In Punjab, which is the frontline agricultural state in the country, 98 per cent rural households are under debt. Studies have shown that the average outstanding debt per household is about Rs4.5 lakh per year which accounts for 96 per cent of the yearly income. If farming is in such a terrible state in Punjab, the state of affairs in the rest of the country can be well imagined.
In my understanding, the unwritten economic prescription is to make farming non-viable so that farmers are left with no other choice but to quit. In a quest to keep food prices low, which comes in very handy to freeze the minimum support price for farmers the predominant economic thinking supports large agribusiness conglomerates.
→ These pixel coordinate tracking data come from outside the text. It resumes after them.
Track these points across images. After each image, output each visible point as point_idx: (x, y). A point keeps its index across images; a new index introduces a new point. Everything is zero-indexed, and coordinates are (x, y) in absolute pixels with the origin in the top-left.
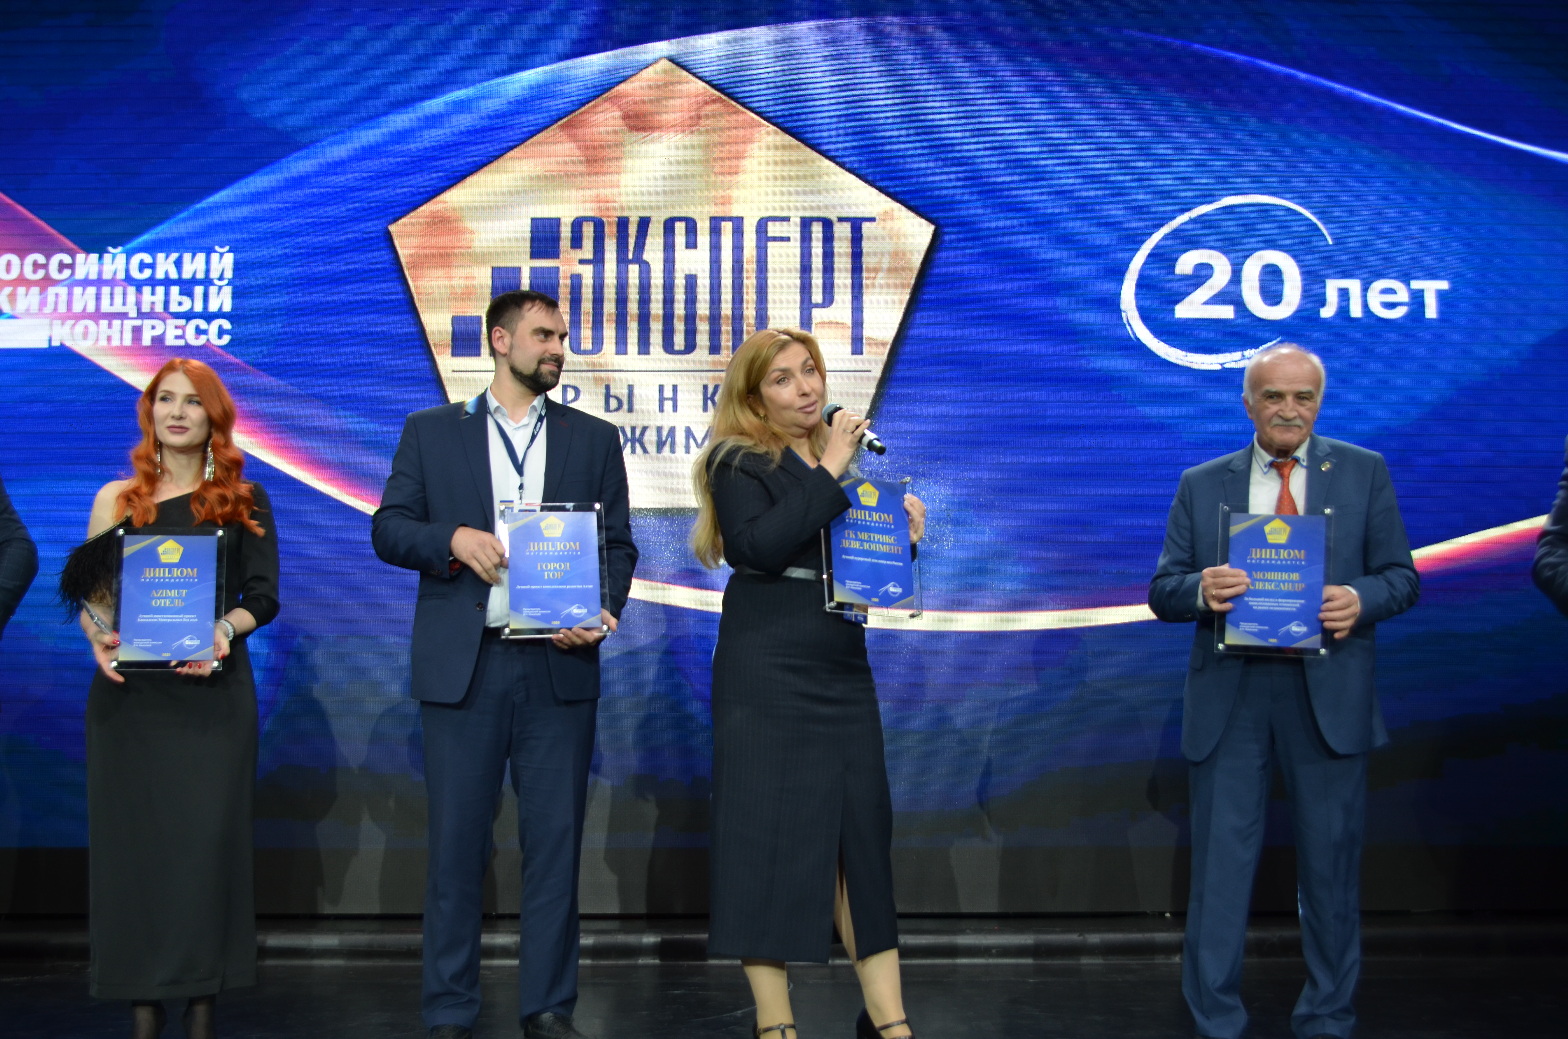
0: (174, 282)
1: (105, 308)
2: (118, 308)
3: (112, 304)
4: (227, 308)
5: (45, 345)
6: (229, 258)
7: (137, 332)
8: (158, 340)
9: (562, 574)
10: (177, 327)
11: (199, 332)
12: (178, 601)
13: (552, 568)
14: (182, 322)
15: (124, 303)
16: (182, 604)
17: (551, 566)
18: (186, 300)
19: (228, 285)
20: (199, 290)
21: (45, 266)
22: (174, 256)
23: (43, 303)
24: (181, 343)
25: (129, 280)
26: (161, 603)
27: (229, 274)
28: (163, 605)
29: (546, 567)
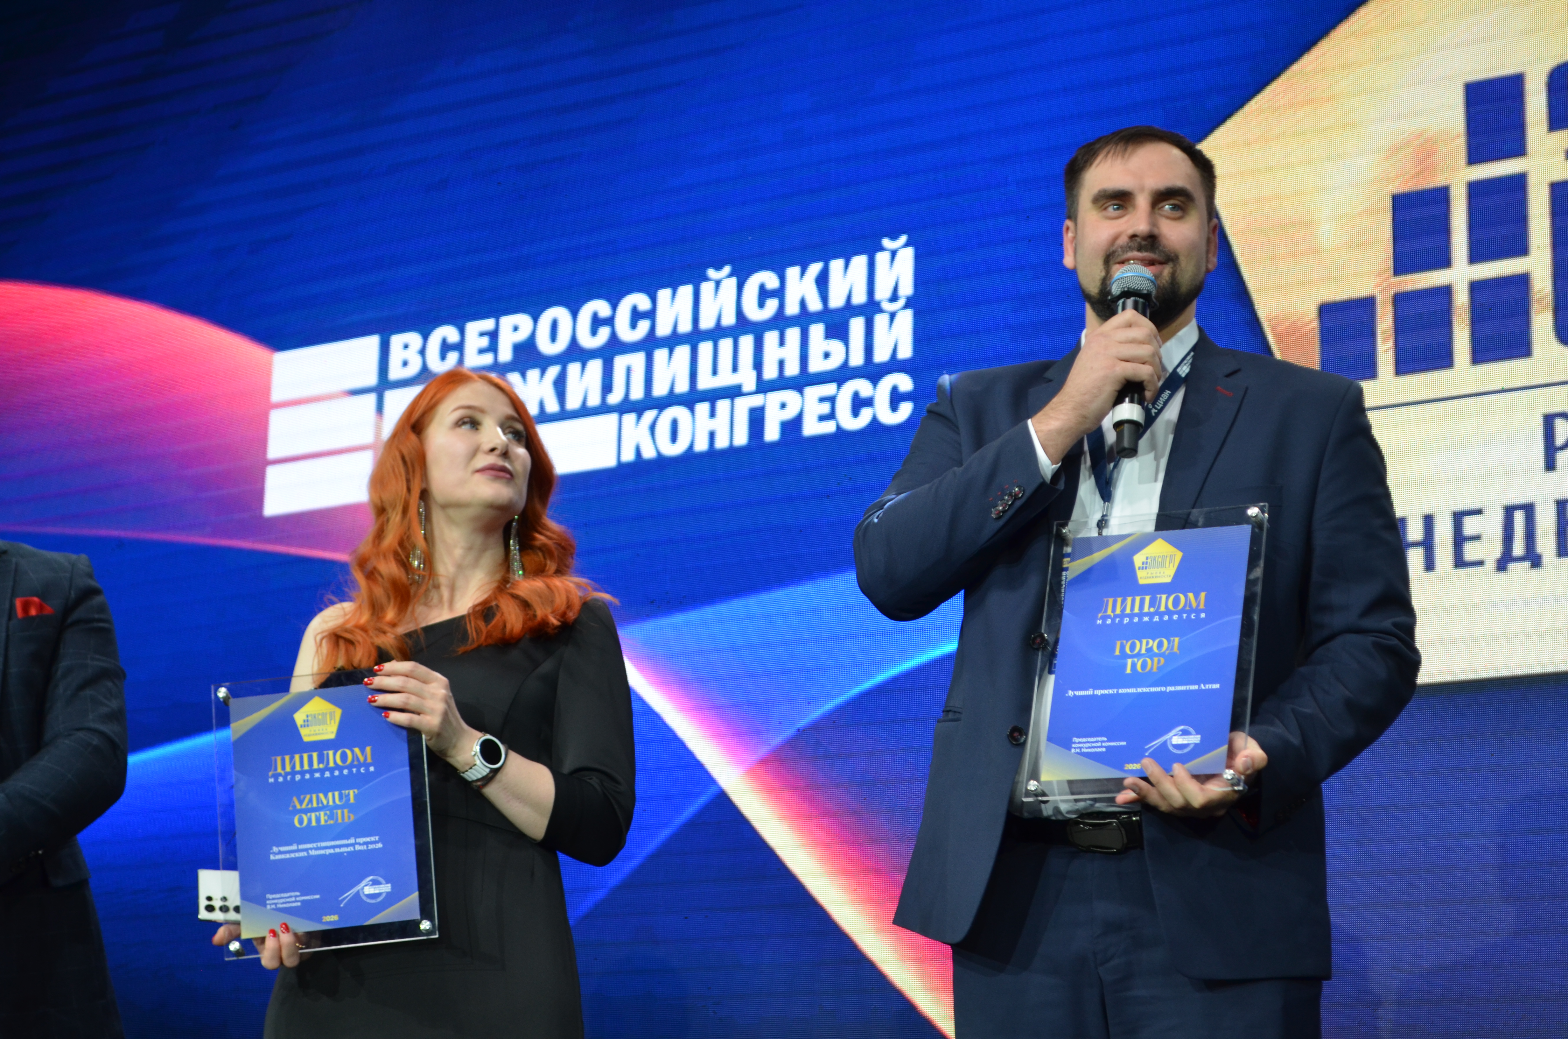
0: (816, 317)
1: (705, 382)
2: (725, 379)
3: (715, 372)
4: (906, 352)
5: (608, 461)
6: (907, 256)
7: (757, 418)
8: (792, 426)
9: (1162, 660)
10: (822, 400)
11: (859, 403)
12: (343, 813)
13: (1143, 651)
14: (829, 389)
15: (735, 369)
16: (349, 817)
17: (1142, 646)
18: (836, 347)
19: (906, 307)
20: (857, 325)
21: (610, 321)
22: (815, 268)
23: (607, 387)
24: (829, 427)
25: (743, 325)
26: (310, 820)
27: (907, 289)
28: (314, 823)
29: (1133, 647)
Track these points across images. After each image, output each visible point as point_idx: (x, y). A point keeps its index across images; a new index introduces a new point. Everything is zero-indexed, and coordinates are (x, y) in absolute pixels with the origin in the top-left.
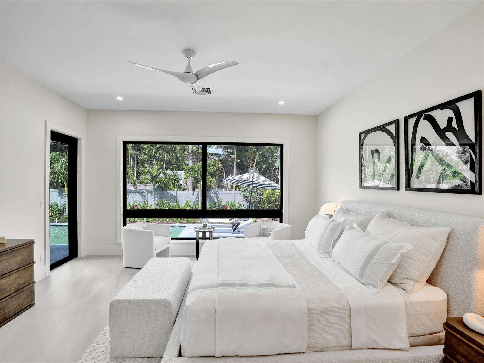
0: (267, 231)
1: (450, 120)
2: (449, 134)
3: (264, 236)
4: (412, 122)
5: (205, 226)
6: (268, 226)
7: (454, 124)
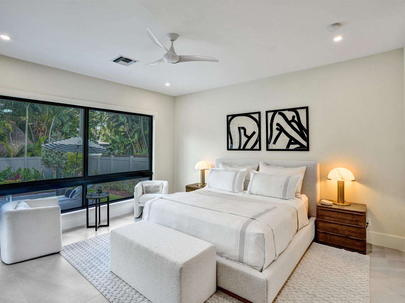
0: (150, 189)
1: (294, 117)
2: (293, 124)
3: (148, 193)
4: (270, 115)
5: (100, 192)
6: (150, 185)
7: (296, 119)
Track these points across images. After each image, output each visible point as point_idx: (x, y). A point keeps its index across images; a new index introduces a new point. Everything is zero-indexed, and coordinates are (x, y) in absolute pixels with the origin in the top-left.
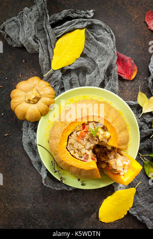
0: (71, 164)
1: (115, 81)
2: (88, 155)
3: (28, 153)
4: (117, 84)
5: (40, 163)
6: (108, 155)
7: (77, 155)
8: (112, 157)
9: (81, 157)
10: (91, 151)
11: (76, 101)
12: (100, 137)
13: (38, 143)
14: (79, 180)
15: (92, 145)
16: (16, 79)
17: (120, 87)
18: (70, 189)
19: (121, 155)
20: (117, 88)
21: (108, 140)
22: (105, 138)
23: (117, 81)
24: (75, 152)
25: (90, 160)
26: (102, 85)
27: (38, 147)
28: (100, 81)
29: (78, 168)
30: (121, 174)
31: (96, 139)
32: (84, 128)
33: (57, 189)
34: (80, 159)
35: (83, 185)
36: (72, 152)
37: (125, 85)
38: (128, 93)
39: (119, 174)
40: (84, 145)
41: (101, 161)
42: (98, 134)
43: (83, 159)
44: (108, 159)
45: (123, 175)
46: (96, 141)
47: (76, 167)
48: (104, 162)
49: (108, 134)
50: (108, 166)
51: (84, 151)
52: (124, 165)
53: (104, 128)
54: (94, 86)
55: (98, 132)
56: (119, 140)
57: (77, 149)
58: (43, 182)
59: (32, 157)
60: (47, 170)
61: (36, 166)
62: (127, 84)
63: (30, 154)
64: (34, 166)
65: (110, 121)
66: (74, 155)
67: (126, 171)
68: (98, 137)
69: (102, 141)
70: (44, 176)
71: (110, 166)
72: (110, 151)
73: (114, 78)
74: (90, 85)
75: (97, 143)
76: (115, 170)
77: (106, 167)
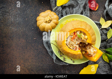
0: (69, 52)
1: (88, 11)
2: (77, 47)
3: (46, 47)
4: (89, 12)
5: (52, 52)
6: (86, 47)
7: (71, 48)
8: (88, 48)
9: (74, 48)
10: (78, 45)
11: (69, 21)
12: (83, 39)
13: (51, 42)
14: (72, 60)
15: (79, 42)
16: (39, 11)
17: (90, 14)
18: (67, 65)
19: (93, 47)
20: (89, 14)
21: (86, 40)
22: (85, 39)
23: (89, 11)
24: (70, 46)
25: (78, 50)
26: (82, 13)
27: (51, 44)
28: (81, 11)
29: (72, 54)
30: (93, 56)
31: (80, 39)
32: (74, 34)
33: (61, 65)
34: (73, 49)
35: (73, 62)
36: (69, 46)
37: (93, 13)
38: (94, 17)
39: (92, 56)
40: (75, 43)
41: (82, 50)
42: (81, 37)
43: (74, 49)
44: (86, 49)
45: (94, 57)
46: (81, 40)
47: (71, 53)
48: (84, 51)
49: (86, 37)
50: (86, 53)
51: (75, 45)
52: (94, 52)
53: (84, 34)
54: (78, 14)
55: (81, 36)
56: (92, 39)
57: (71, 45)
58: (54, 61)
59: (48, 49)
60: (56, 55)
61: (50, 54)
62: (94, 13)
63: (47, 48)
64: (49, 53)
65: (87, 30)
66: (70, 47)
67: (95, 55)
68: (81, 38)
69: (83, 40)
70: (55, 58)
71: (87, 52)
72: (87, 45)
73: (87, 10)
74: (76, 14)
75: (81, 41)
76: (90, 54)
77: (85, 53)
This is being made much easier by the growing demand for amending the newly enacted land acquisition law. More and more land will now pass on into the hands of industry and real estate, forcing farmers to do menial jobs in the cities. The demise of the farmer therefore is predetermined. It’s only a matter of time before the farmer as a species goes extinct. That is why Abdul Kalam doesn’t talk of the pride in farming anymore.